Para dotar de nuevas mitologías a una raza que ya padece una severa sobrecarga, Gabi Gleichmann ha recurrido ecuánimemente a la literatura occidental y a la oriental. La solapa nos avisa de que el autor, que en este título estrena sus armas como novelista, lleva años adiestrándose en talleres de escritura y cursos literarios, donde ha conocido, con fruición y provecho, la labor de los sudamericanos. La influencia es patente: resulta inevitable, al recorrer las peripecias de la familia Spinoza por los fueros de nuestro añoso continente, y repasar sus recuerdos trufados de anécdotas y pormenores, remontarse hasta la saga de los Buendía y la imaginación caudalosa de Cien años de soledad. Caudaloso es un adjetivo que puede también aplicarse a la segunda influencia que el autor reconoce en su fábula, en este caso de raigambre árabe: la confusión de tramas y personajes, el hilarse, tejerse, anudarse y recoserse de sus líneas con otras como figuras en un enorme tapiz conforman también la estructura de otro clásico monumental de la tradición literaria, Las mil y una noches, igual de generosa que el anterior con el concepto de realidad y sus límites. El elixir de la inmortalidad comparte con estos egregios antecedentes ese sentido de maravilla, de abandono al capricho, de palabrería y dislate que ya en la edad de las cavernas hacía a los hombres reunirse en torno de un fuego y de una boca que no cesaba de hablar.

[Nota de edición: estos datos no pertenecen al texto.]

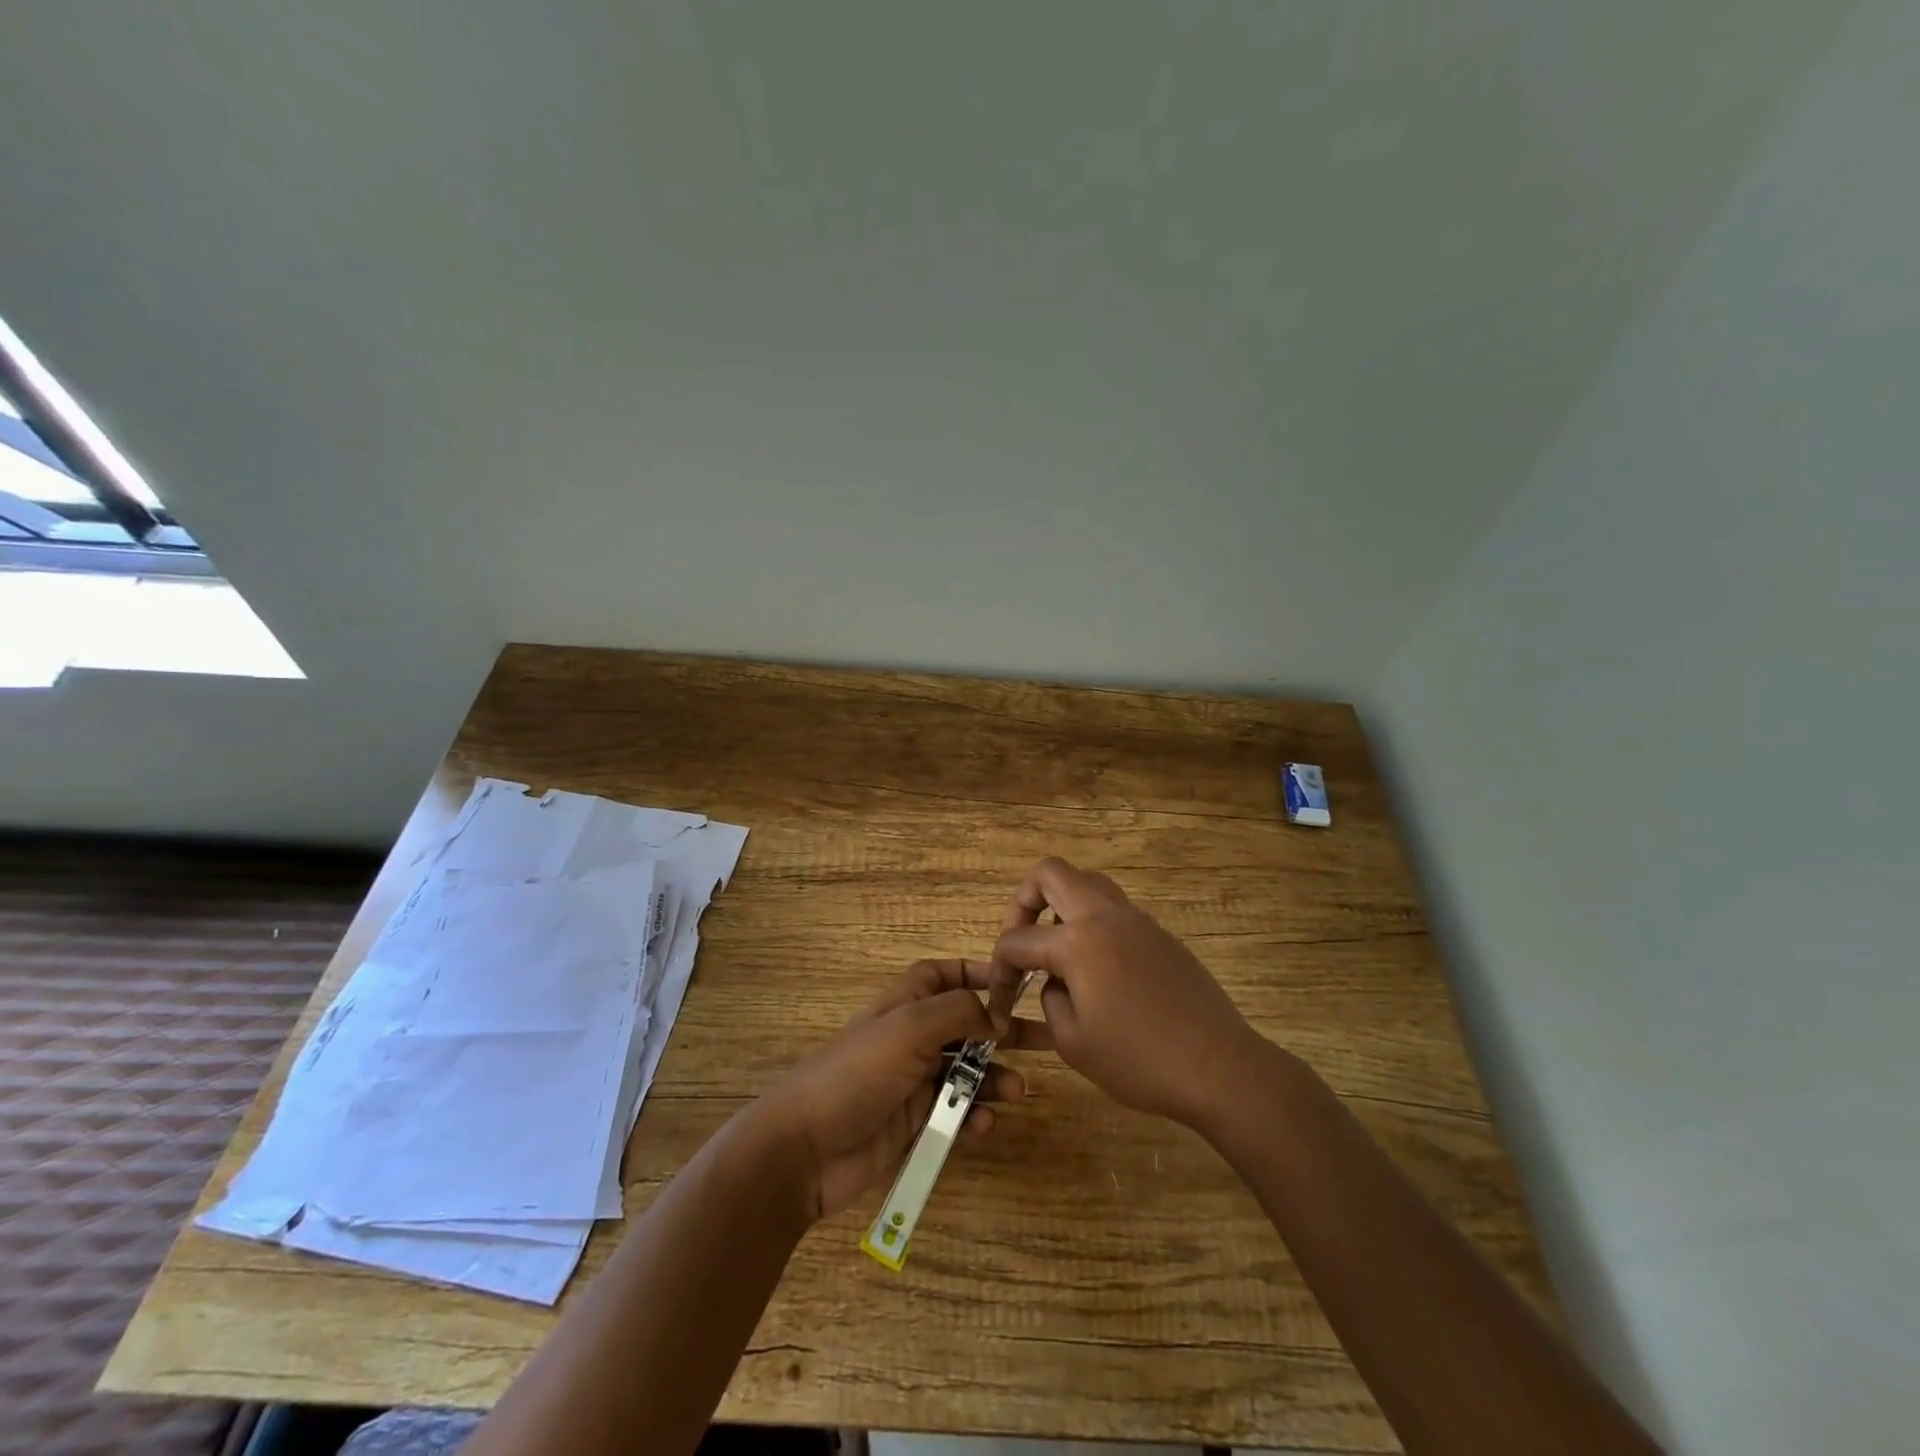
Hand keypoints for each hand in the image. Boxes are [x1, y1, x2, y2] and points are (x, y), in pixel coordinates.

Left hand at [760, 959, 1050, 1219]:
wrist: (805, 1148)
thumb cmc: (859, 1072)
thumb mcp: (911, 1027)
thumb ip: (959, 1012)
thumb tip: (995, 1016)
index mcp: (905, 1003)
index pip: (944, 975)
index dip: (977, 974)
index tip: (1016, 985)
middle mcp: (911, 1037)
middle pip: (966, 1024)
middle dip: (1003, 1031)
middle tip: (1047, 1041)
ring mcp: (913, 1082)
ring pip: (966, 1072)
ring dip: (993, 1078)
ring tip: (1017, 1092)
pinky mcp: (914, 1123)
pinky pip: (954, 1113)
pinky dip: (972, 1116)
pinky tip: (982, 1125)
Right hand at [991, 857, 1262, 1130]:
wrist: (1220, 1068)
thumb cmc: (1140, 1061)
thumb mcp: (1073, 1043)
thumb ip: (1050, 1001)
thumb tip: (1056, 983)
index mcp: (1078, 941)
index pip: (1017, 940)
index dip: (998, 969)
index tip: (1000, 1002)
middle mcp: (1105, 916)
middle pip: (1050, 873)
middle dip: (1023, 901)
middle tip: (1022, 939)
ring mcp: (1137, 920)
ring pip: (1087, 883)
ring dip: (1061, 906)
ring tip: (1058, 951)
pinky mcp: (1160, 935)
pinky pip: (1115, 910)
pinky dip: (1093, 925)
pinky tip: (1099, 970)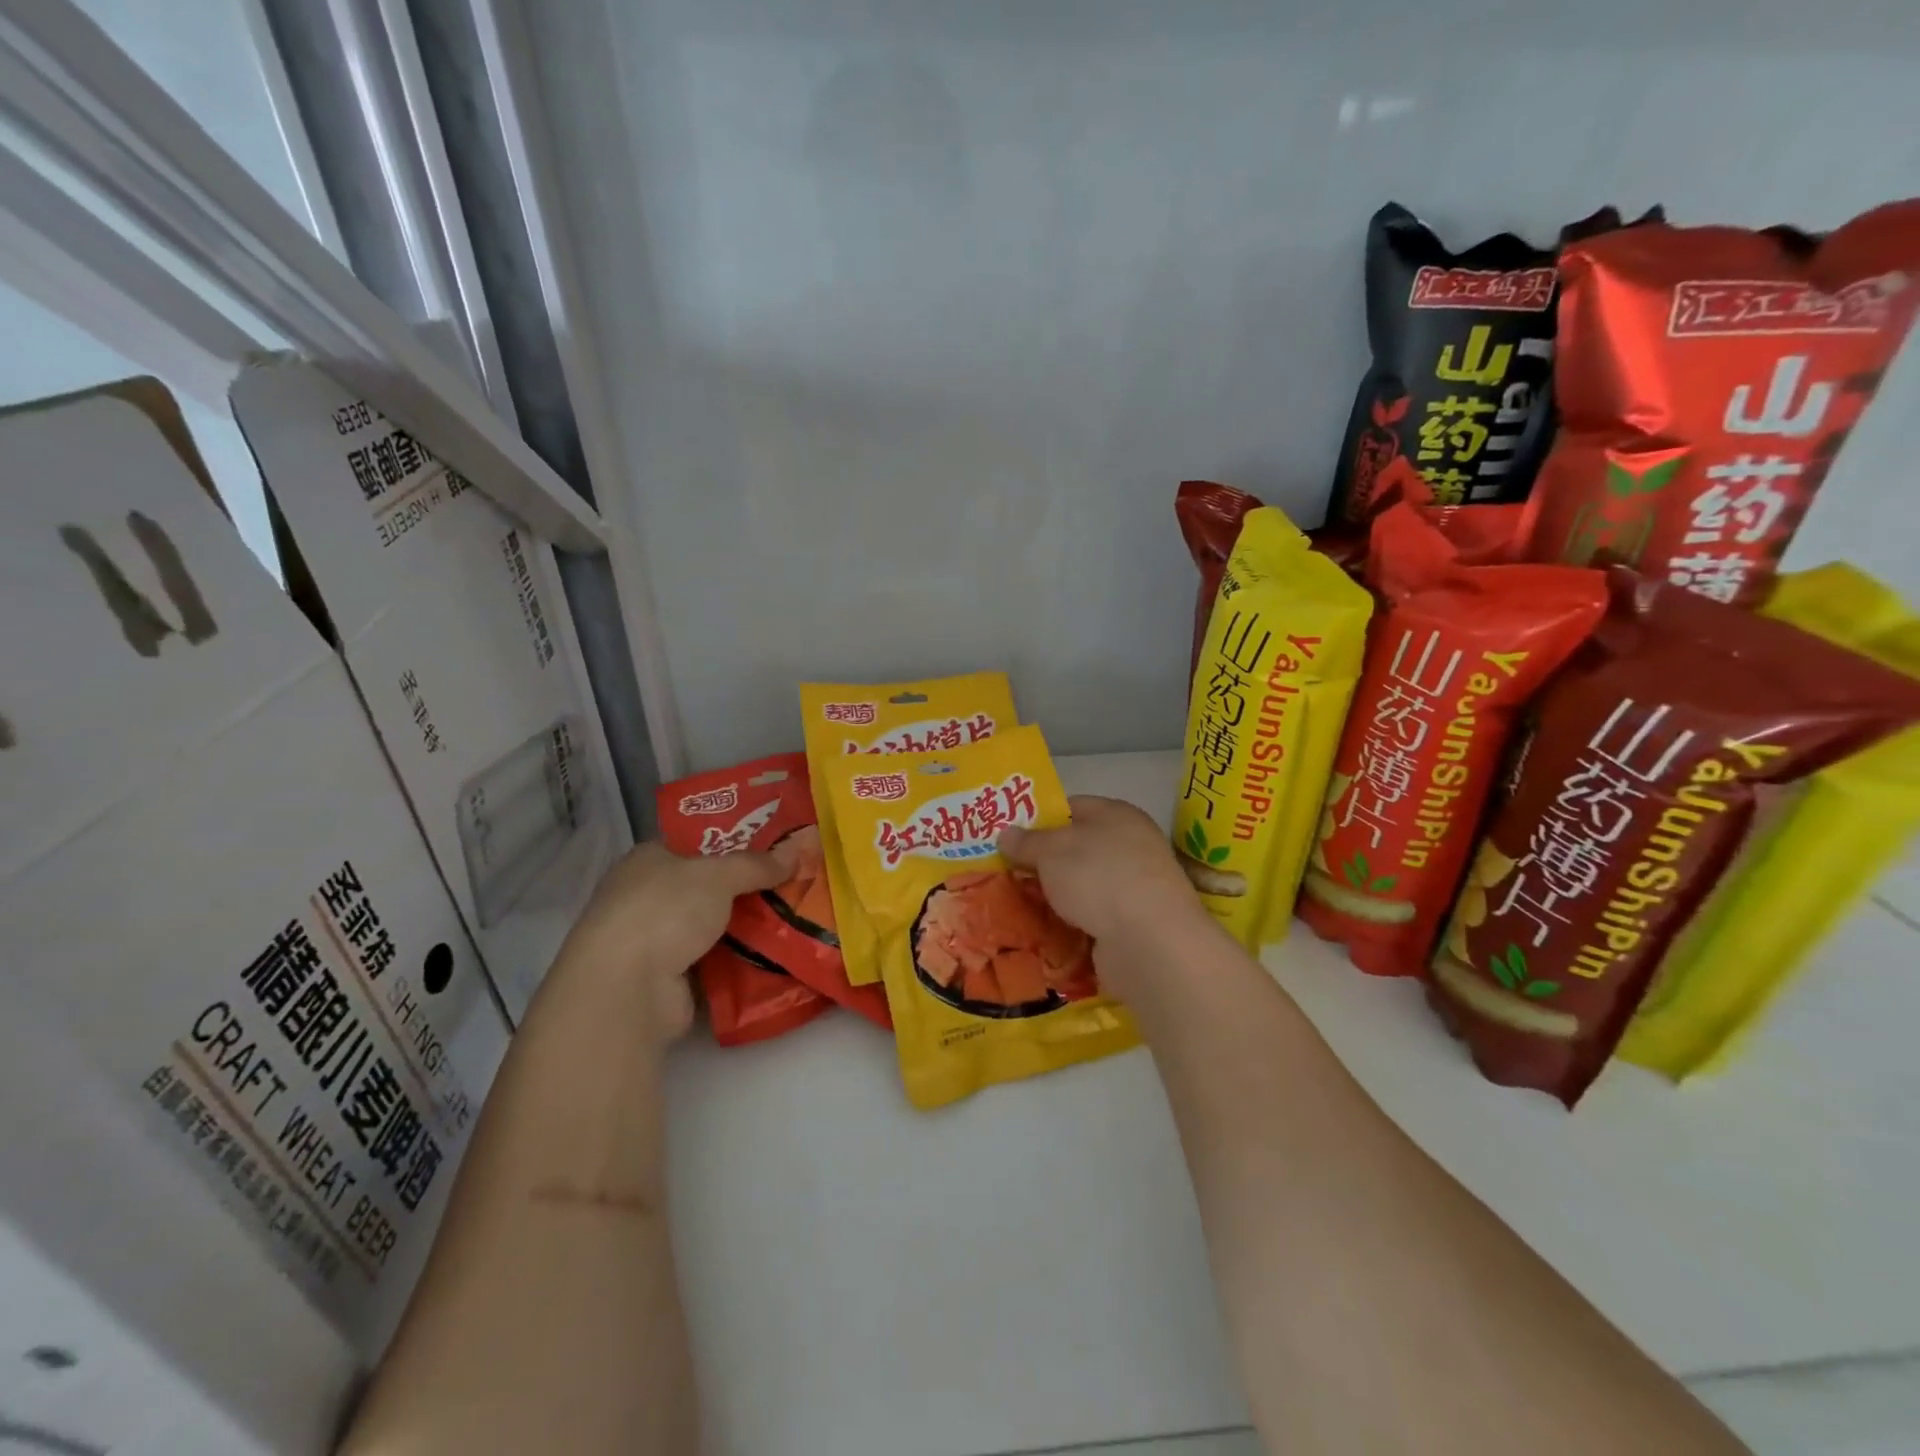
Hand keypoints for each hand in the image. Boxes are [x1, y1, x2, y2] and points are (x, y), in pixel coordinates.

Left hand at [555, 840, 792, 1041]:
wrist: (627, 989)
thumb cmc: (665, 911)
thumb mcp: (719, 875)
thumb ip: (757, 864)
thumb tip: (797, 850)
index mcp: (648, 860)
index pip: (694, 844)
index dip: (732, 842)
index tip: (773, 845)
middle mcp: (647, 897)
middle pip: (707, 886)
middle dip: (747, 887)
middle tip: (793, 881)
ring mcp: (655, 940)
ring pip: (713, 925)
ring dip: (746, 925)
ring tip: (796, 916)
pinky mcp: (667, 978)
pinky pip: (714, 960)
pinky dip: (739, 959)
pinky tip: (776, 953)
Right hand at [1000, 796, 1208, 997]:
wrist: (1149, 942)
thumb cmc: (1099, 877)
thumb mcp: (1051, 851)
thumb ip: (1026, 841)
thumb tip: (1005, 833)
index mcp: (1116, 815)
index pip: (1071, 807)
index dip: (1039, 819)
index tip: (1009, 837)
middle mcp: (1131, 845)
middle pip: (1076, 848)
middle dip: (1042, 862)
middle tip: (1005, 872)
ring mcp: (1135, 887)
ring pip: (1082, 886)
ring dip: (1054, 896)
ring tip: (1016, 905)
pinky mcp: (1133, 924)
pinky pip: (1091, 917)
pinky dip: (1070, 923)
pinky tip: (1043, 931)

Más concretamente, lo que el lector hallará al visitar esta novela será la historia, a medias real y a medias no, de una familia hebrea europea. El último vástago de los Spinoza, Ari, languidece frente a un escritorio mientras la muerte lee por encima de su hombro y, solitario como es, sin familia ni descendientes que disculpen su paso por la Tierra, decide consignar el pasado fabuloso de su estirpe en un libro. En la tarea le alumbrará el ejemplo de un borroso tío abuelo, Fernando, que le relataba cuentos cuando niño, y exhumando cuyas parábolas logra descender hasta las primeras raíces de su sangre: los médicos de los reyes de Portugal durante la Edad Media, los envenenadores y los cabalistas, los payasos, los poetas, los sabios y los místicos, los traidores. Ese recorrido sirve al narrador para realizar varias excursiones informales a la historia de Europa y revisitar sucesos angulares del pasado con una pátina de encanto o guasa. Abundan las deportaciones, los apuñalamientos, las cámaras de gas, pero también el chiste, la ironía y el paso elástico: si algo ha de reconocérsele al autor es saber manejar este material con ánimo ligero y no dejarse lastrar por seriedades que en manos de otro habrían convertido los párrafos en alambre y cemento armado. Para hablar de Auschwitz no siempre hay que llevar corbata, o la corbata no tiene por qué ser siempre negra.

Como gentilicio de sus héroes, Gleichmann ha elegido hermosamente el apellido Spinoza. No es casual. Aunque ha de competir con Kafka, con Freud, con Einstein y Woody Allen, a Spinoza le cabe el raro honor de ser el judío más brillante de la diáspora, aquel que con mayor maestría ha sabido destilar lo que su pueblo tiene de osado y único. Al concederle el patronazgo de su clan imaginario, Gleichmann parece hacerle también, de algún modo, el ángel guardián de su legión de antepasados y de todos los que vendrán detrás de él. Un hombre ecuánime, inteligente, taciturno, conciliador, que despreció las diferencias entre las personas cuando vienen inducidas por vulgaridades como la nacionalidad o el credo: todo un ejemplo a seguir por sus biznietos de cuatro siglos más tarde.

admin

Un comentario

  1. Me gustaría saber si el autor rinde justicia al abismo que separa los dos mundos completamente, radicalmente distintos, que albergan a sefardíes y asquenazíes, o si (como la palabra Auschwitz y «nación errante que peregrina por Europa» parece indicar) contribuye a diluir la narrativa histórica sefardí dentro del estándar homogeneizado asquenazí.